(TEXTO):
↓
Como se não bastasse a fúria punitiva já contida no Velho Testamento, a religião católica aumentou-a mais ainda e chegamos à Idade Média onde a Inquisição deitou e rolou. Vem depois a fúria dos protestantes, depois a das demais religiões ditas evangélicas (é de chorar o que se lê no livro Hawaii de James Michener: o que fizerem com os nativos para impor sua evangelização).

Bom, e assim chegamos aos dias de hoje onde a maior parte da população terráquea vive cheia de culpas, oriundas de suas crenças invalidantes e que contribuem enormemente com a baixa auto-estima.

Constatei na prática clínica que o pior de tudo é que as pessoas se vêm num círculo vicioso sem saída: se sentem culpadas porque fizeram algo “errado” e sabem que vão “errar” de novo porque não conseguem evitá-lo e que sentirão mais culpa ainda. Ufa! Ou seja, estão sendo simplesmente humanas, mas não conseguem aceitar isso porque está muito entranhado em seu DNA que: ERRAR É ERRADO! Durma-se com um barulho desses.

As pessoas conectam intrinsecamente culpa com erro. Não se dão conta de que é o modo como percebemos o erro que gera a culpa.

Errar não está errado, errar é uma forma de termos uma chance de aprender algo, experienciar algo que pode vislumbrar a oportunidade de mudança.

O ser humano está aqui na Terra para criar e experienciar. Mas este é um papo para futuro post.

Muitos dirão que não fazem parte deste bloco: o dos culpados. Então digo que dêem uma olhada com mais cuidado nas suas doenças. Somatização é uma forma bem comum de mascarar a culpa.

Coloco aqui trechos de um texto muito bom sobre culpa. Infelizmente não sei a origem para passar a vocês.

“Por detrás de nossas tristezas e frustrações, de nossas insatisfações na vida, de nossos tédios e angústias, está um sentimento, o mais arraigado em nosso comportamento e responsável por grandes sofrimentos psicológicos, que é o sentimento de culpa. O sentimento de culpa é o apego ao passado, é uma tristeza por alguém não ter sido como deveria ter sido, é uma tristeza por ter cometido algum erro que não deveria ter cometido. O núcleo do sentimento de culpa são estas palavras: "Não deveria...".
↑
(Entradas de dados coletadas)
↓
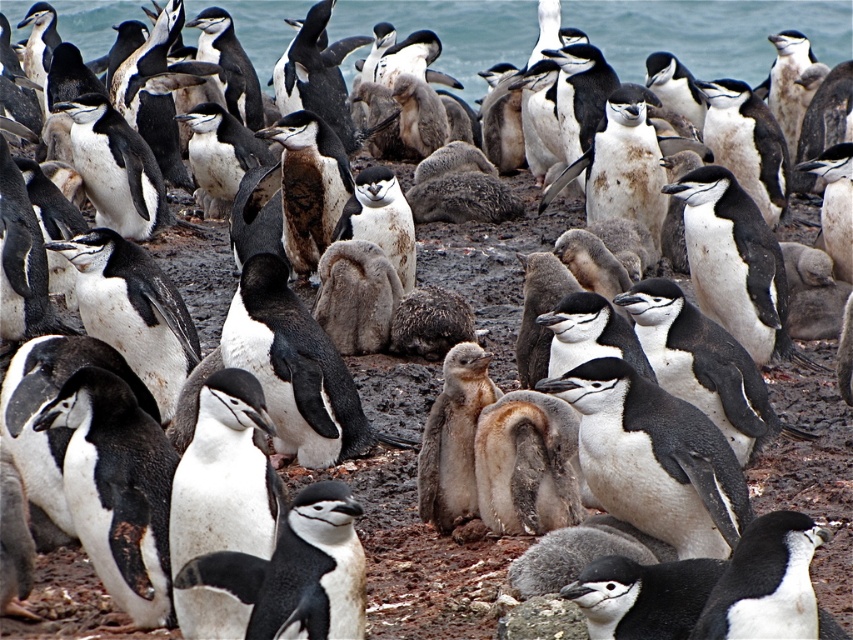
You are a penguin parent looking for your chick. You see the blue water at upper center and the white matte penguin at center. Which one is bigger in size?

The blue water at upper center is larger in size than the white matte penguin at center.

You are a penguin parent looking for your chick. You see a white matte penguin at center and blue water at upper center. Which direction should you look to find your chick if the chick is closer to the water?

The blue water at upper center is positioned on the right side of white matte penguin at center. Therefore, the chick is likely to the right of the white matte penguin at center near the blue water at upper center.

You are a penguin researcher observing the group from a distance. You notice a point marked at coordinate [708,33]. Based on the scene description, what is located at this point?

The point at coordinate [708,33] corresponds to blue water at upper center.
↑
↓
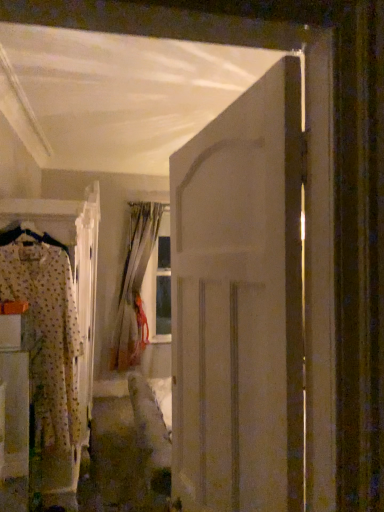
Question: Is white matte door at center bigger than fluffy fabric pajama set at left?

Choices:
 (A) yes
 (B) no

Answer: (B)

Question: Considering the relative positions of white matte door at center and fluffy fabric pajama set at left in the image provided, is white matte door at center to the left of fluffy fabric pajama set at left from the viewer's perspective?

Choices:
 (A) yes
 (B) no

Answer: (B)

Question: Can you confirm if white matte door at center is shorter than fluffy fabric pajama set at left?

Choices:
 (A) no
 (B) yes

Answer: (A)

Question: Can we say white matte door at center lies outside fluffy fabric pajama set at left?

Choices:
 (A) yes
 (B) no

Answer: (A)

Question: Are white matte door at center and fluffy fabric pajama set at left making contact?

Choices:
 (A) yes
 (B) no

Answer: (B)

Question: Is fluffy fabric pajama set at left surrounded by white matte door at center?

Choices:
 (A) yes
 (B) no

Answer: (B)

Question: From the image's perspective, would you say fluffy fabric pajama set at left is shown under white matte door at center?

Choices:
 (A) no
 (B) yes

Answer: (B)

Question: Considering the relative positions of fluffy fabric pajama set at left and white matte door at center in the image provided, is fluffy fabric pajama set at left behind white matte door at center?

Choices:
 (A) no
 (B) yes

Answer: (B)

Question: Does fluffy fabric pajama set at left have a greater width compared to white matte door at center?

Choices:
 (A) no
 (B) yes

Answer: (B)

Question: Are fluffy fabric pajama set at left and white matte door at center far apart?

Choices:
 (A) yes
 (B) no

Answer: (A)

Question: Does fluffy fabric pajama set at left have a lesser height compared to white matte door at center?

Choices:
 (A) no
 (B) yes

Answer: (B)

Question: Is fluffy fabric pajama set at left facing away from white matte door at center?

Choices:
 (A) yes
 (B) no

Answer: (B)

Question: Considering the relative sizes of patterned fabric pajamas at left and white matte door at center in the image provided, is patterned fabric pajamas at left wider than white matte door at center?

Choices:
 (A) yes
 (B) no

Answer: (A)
↑
↓
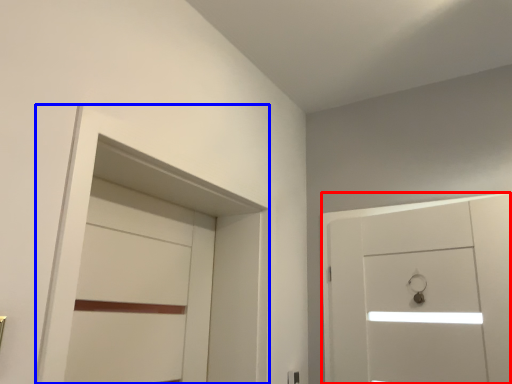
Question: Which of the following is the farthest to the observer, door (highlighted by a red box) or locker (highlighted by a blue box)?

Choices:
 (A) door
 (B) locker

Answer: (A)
↑
(A FAZER): Prossiga o texto sobre a culpa a partir da última frase apresentada. Não é preciso usar as linhas para nada.

(SUA RESPOSTA):
A culpa é a frustração pela distância entre o que nós fomos e a imagem de como nós deveríamos ter sido. Nela consiste a base para a auto-tortura. Na culpa, dividimo-nos em duas pessoas: uma real, má, errada, ruim, e uma ideal, boa, certa e que tortura a outra. Dentro de nós processa-se um julgamento em que o Eu ideal, imaginário, é o juiz e o Eu real, concreto, humano, é o réu. O Eu ideal sempre faz exigências impossíveis e perfeccionistas. Assim, quando estamos atormentados pelo perfeccionismo, estamos absolutamente sem saída. Como o pensamento nos exige algo impossível, nunca o nosso Eu real poderá atendê-lo. Este é um ponto fundamental.

... Quanto maior for a expectativa a nosso respeito, quanto maior for o modelo perfeccionista de como deve ser a nossa vida, maior será o nosso sentimento de culpa. A culpa é a tristeza por não sermos perfeitos, é a tristeza por não sermos Deus, por não sermos infalíveis; é um profundo sentimento de orgulho e onipotência; é uma incapacidade de lidar com o erro, com a imperfeição; é um desejo frustrado; é o contato direto com a realidade humana, em contraste com as suas intenções perfeccionistas, com os seus pensamentos megalomaníacos a respeito de si mesmo. E o mais grave é que aprendemos o sentimento de culpa como virtude!” (Culpa, a busca da perfeição - Antônio Roberto Soares)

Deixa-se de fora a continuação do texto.